Habiter vraiment son rôle (ou sa fonction) est le seul moyen de lui donner vie et humanité, de lui ouvrir les chemins de la morale et du remords, et de lui permettre d’échapper à la fonction de rouage anonyme appliquant mécaniquement les consignes reçues.
Étiquette : rôle
Il y a, dans tout sentiment amoureux, l’ambition (la prétention ?), l’illusion peut-être, d’être celui ou celle par qui l’espérance, la joie et le salut se fraieront un chemin jusqu’au cœur de l’autre ; d’être le prince charmant dont les sentiments purs, l’amour vrai et le dévouement sauveront l’être aimé de son sommeil, du sort qui lui fut jeté, de ses peurs ; et lui permettront d’être enfin lui-même, d’être qui il ou elle est vraiment.
C’est toujours cette ambition un peu démesurée, un peu ridicule peut-être, d’être non pas la chose et son contraire mais la chose dans son entièreté, dans sa diversité, dans son épaisseur, sa gravité et sa légèreté, tout ensemble et pour le même prix : un homme ou une femme, tout simplement, pieds dans la terre et tête dans les étoiles.

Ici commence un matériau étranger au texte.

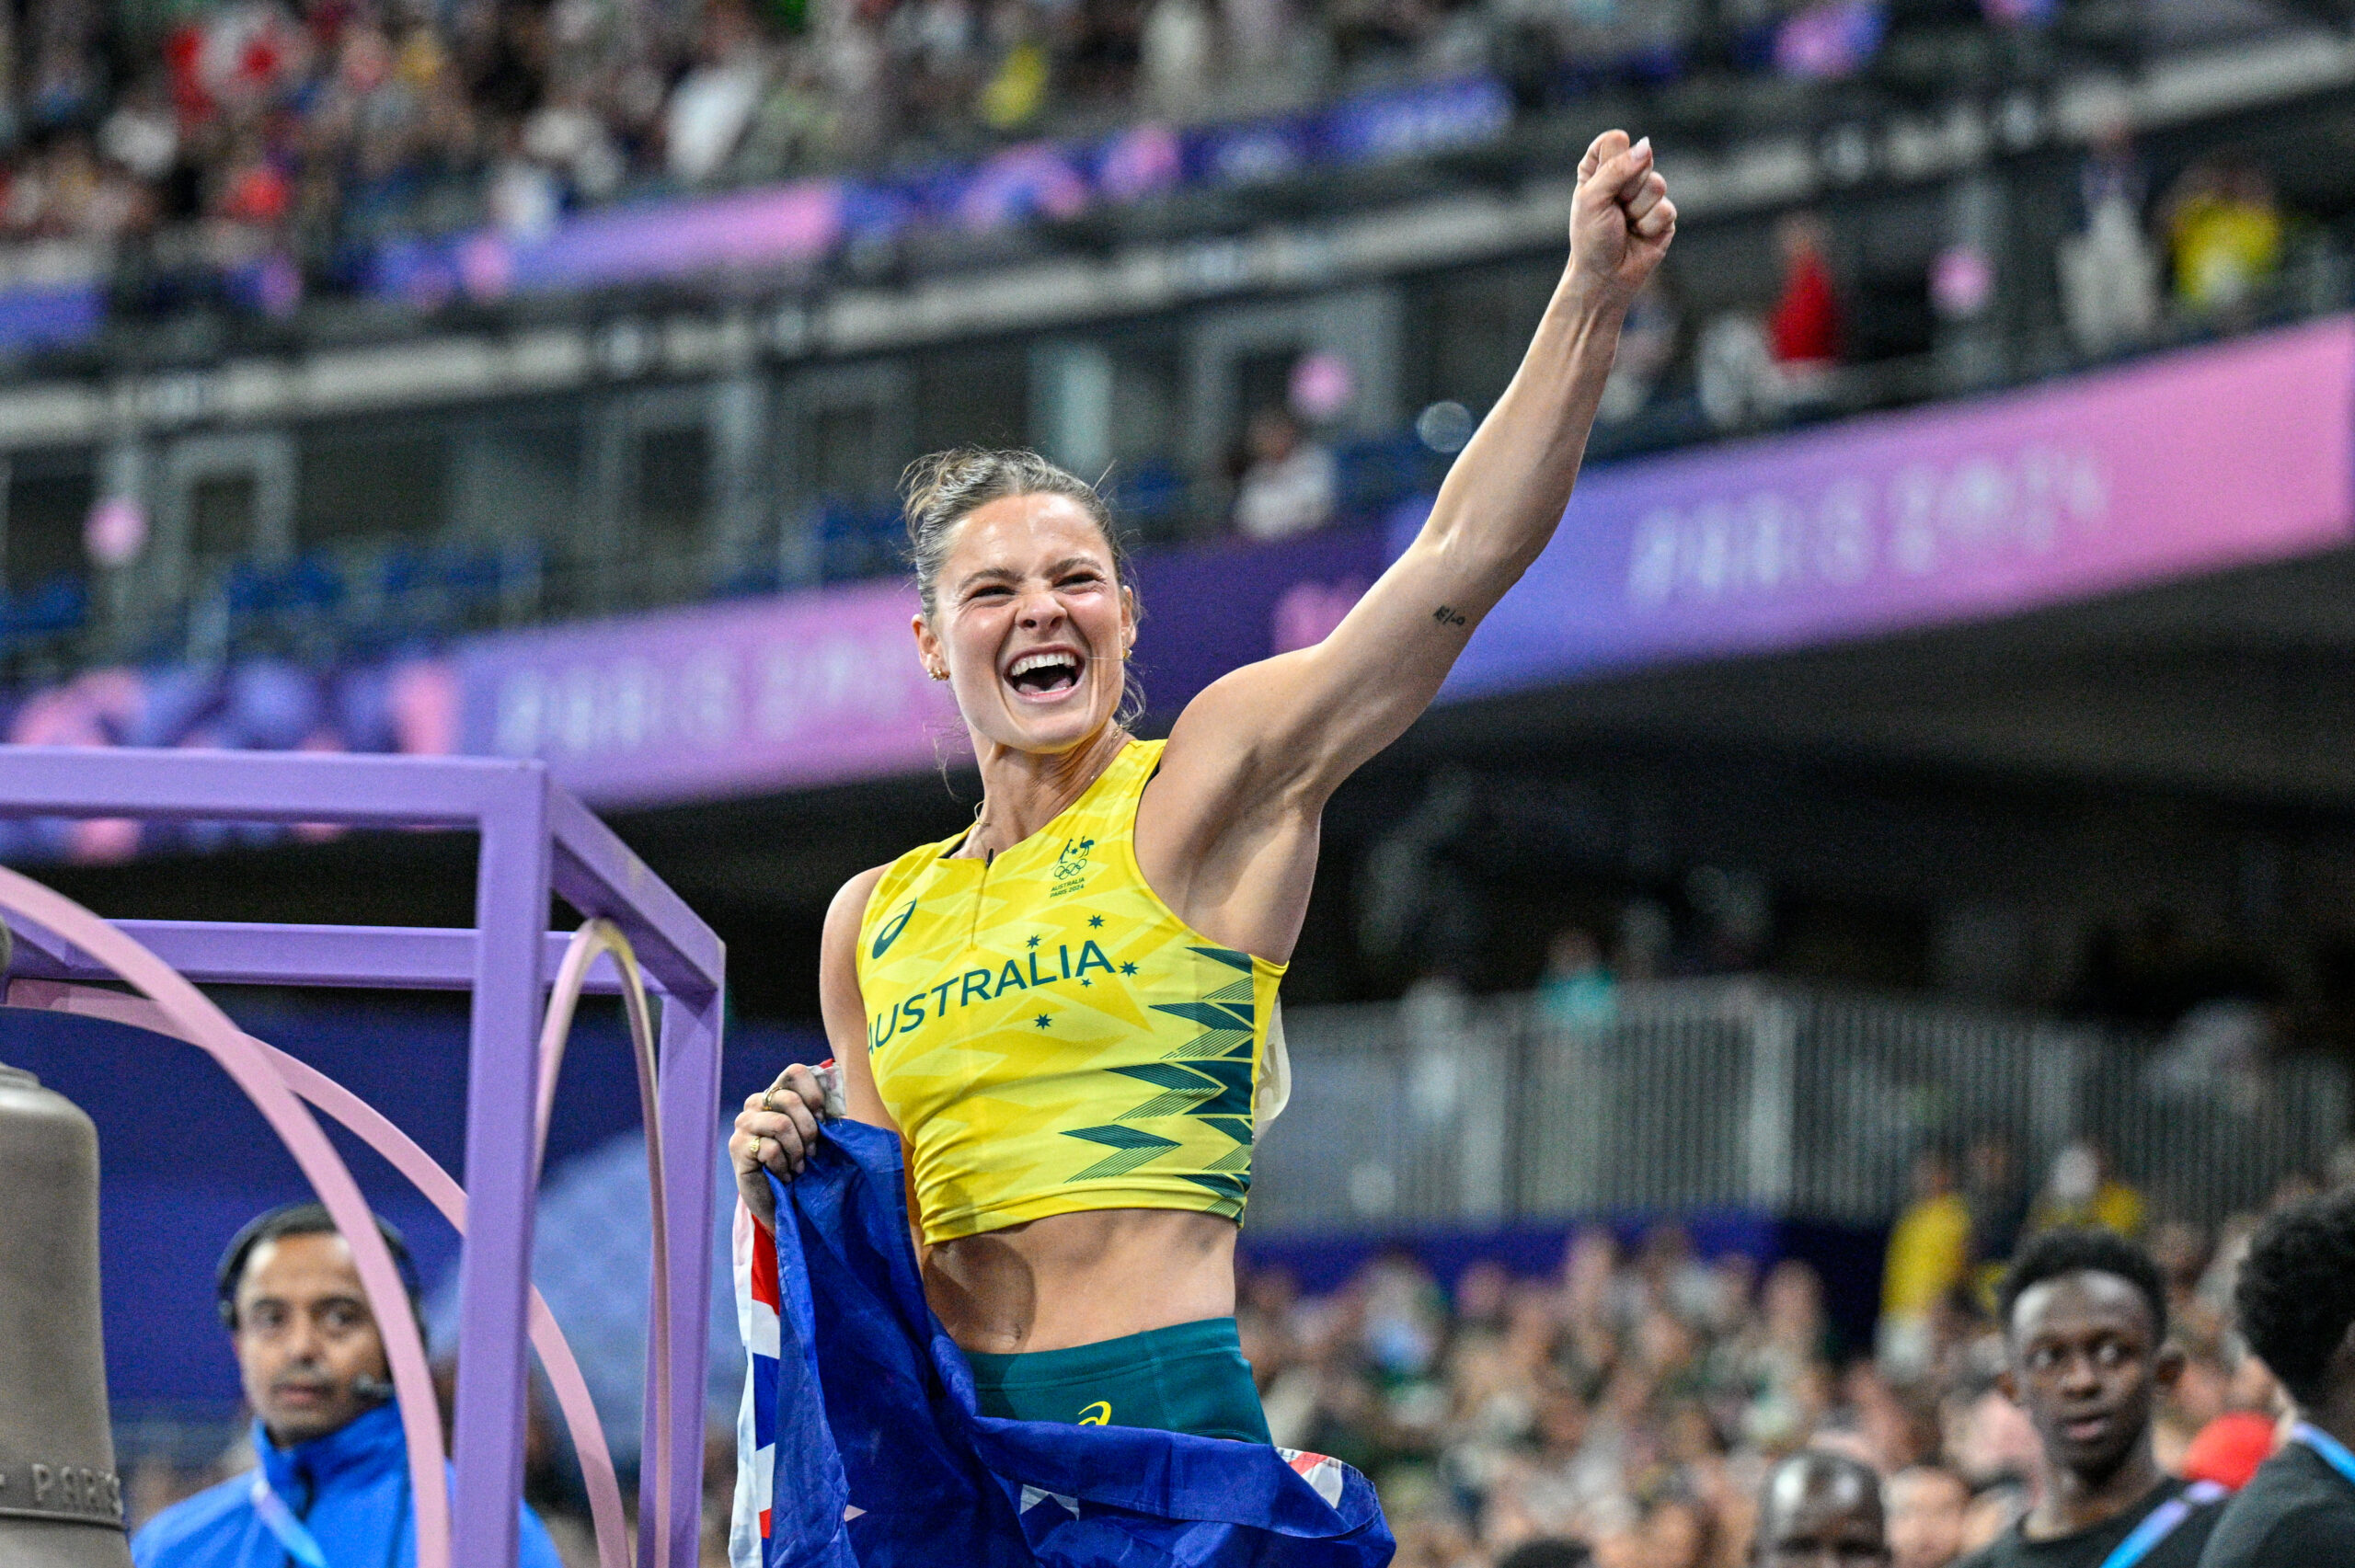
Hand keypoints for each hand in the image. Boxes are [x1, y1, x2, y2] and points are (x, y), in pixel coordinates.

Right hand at [729, 1063, 827, 1232]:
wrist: (782, 1202)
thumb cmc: (801, 1163)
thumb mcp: (817, 1135)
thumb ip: (822, 1111)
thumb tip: (834, 1084)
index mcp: (776, 1094)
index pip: (794, 1072)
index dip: (814, 1094)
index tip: (823, 1121)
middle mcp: (756, 1103)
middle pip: (790, 1098)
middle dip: (809, 1130)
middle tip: (811, 1153)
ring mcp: (744, 1123)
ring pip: (781, 1124)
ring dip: (796, 1151)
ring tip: (797, 1167)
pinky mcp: (737, 1146)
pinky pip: (770, 1148)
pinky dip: (783, 1166)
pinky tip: (782, 1175)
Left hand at [1568, 129, 1675, 306]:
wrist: (1604, 277)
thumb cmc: (1591, 238)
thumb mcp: (1592, 199)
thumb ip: (1617, 169)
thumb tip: (1646, 146)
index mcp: (1601, 168)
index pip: (1614, 139)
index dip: (1612, 158)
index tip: (1599, 182)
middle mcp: (1626, 177)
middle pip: (1641, 158)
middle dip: (1626, 187)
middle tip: (1614, 209)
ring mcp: (1647, 195)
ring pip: (1657, 184)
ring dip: (1638, 210)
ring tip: (1626, 224)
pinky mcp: (1664, 216)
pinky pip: (1666, 209)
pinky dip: (1649, 226)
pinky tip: (1639, 235)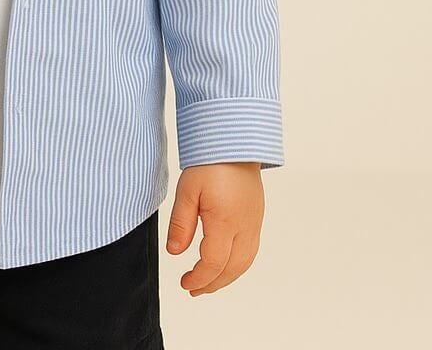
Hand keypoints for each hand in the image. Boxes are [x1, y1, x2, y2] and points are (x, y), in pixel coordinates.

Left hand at [165, 161, 263, 295]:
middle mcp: (245, 228)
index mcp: (226, 222)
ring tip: (208, 282)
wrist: (236, 143)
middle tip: (193, 289)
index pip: (213, 263)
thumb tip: (175, 252)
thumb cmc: (211, 162)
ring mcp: (254, 224)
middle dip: (212, 284)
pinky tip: (225, 264)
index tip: (185, 283)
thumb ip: (181, 223)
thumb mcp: (187, 190)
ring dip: (226, 277)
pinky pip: (250, 251)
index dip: (198, 278)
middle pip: (232, 269)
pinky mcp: (256, 218)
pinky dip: (237, 265)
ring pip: (244, 263)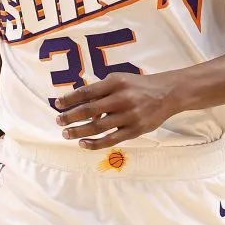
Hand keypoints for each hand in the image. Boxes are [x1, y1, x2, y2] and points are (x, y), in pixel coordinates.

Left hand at [53, 73, 175, 149]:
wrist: (167, 94)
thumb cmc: (137, 86)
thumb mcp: (119, 80)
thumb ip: (100, 91)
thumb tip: (79, 105)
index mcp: (115, 83)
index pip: (87, 92)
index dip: (70, 99)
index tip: (57, 104)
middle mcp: (122, 98)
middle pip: (89, 110)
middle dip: (70, 116)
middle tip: (58, 121)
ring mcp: (129, 116)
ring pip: (98, 127)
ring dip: (79, 131)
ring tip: (66, 134)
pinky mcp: (135, 130)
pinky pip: (111, 139)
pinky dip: (95, 143)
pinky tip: (83, 143)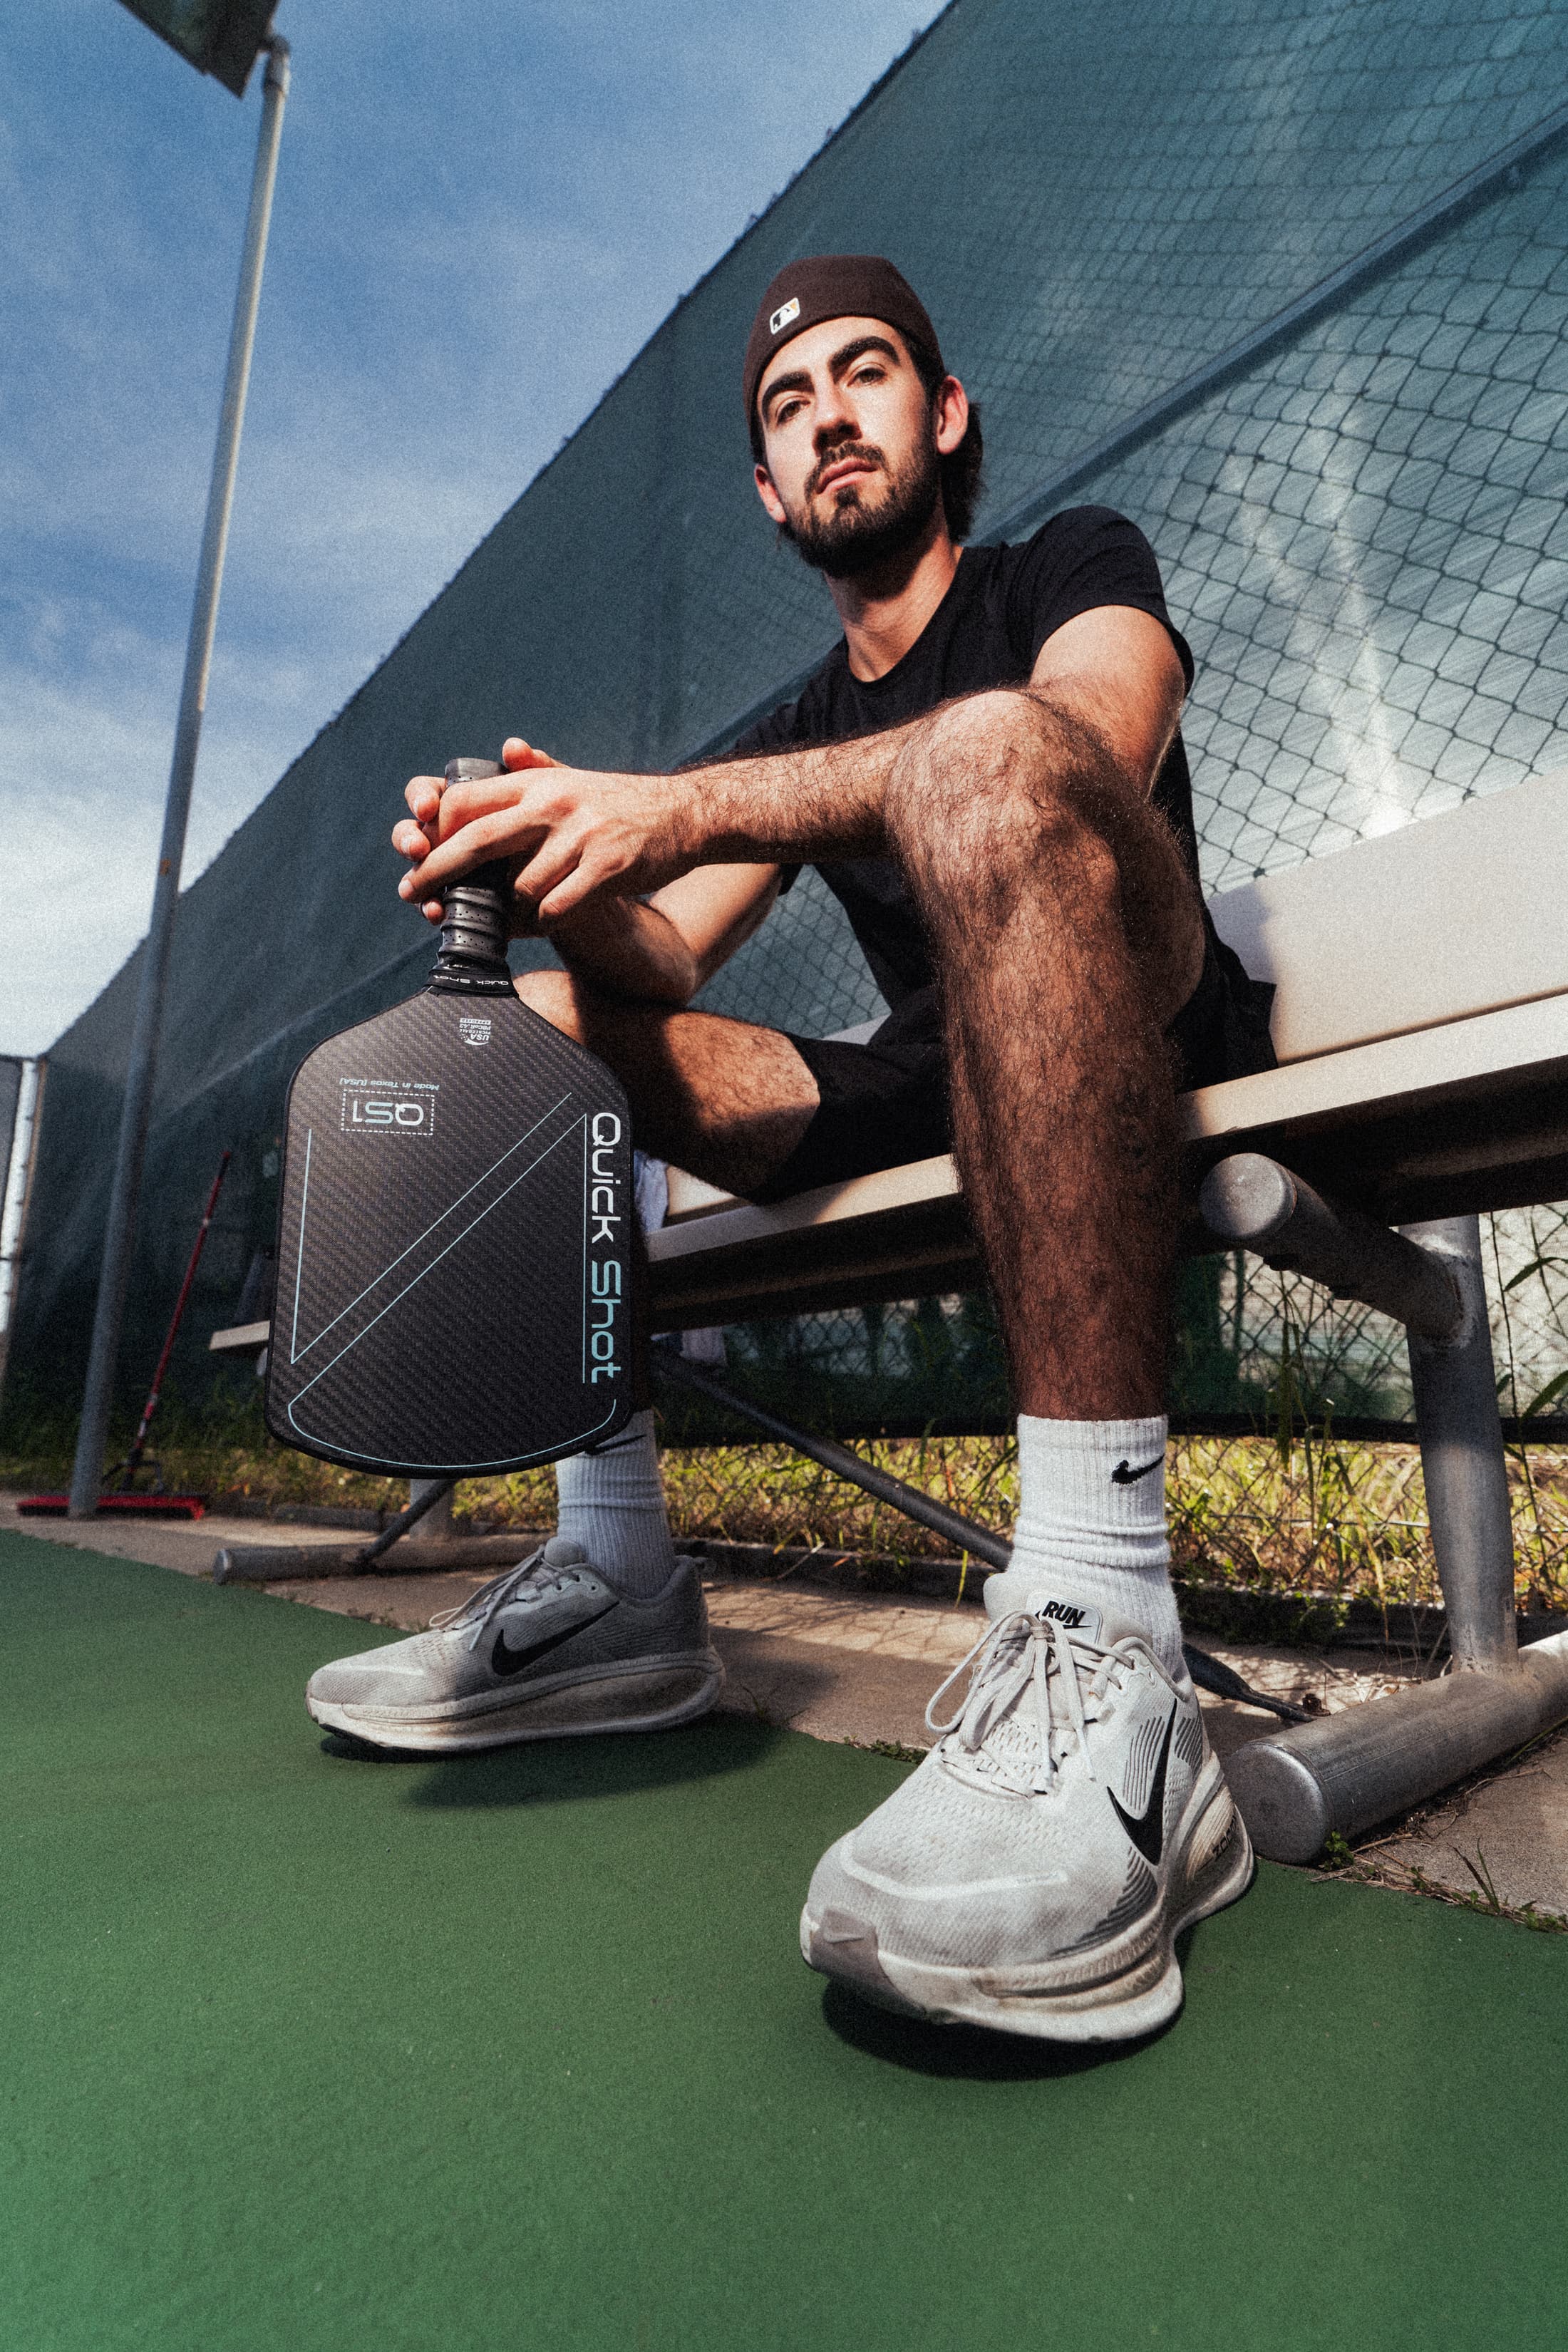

Je me demande s’il n’y a pas, dans notre amour du maquillage, de la coiffure, de la scarification, du vêtement, de la mode, dans notre recherche continuelle de ces atours qui à la fois nous fondent et nous distinguent, le désir de pousser plus loin encore, serait-ce en le brouillant, ce jeu délicieux de l’habit et du moine, du rôle et de la reconnaissance.
Nous nous faisons ainsi nos propres censeurs, inhibés par une crainte le plus souvent irrationnelle, et forgeons de nos propres appréhensions la pierre d’angoisse sur laquelle nous finirons par trébucher.
Il est infiniment confortable de se conformer à un rôle, serait-il celui d’une crapule, d’un méchant ou d’un imbécile.
On croyait porter un masque, on croyait jouer un rôle, et puis il faut se rendre à l’évidence un jour : ce masque, c’est notre visage ; ce rôle, c’est nous-même.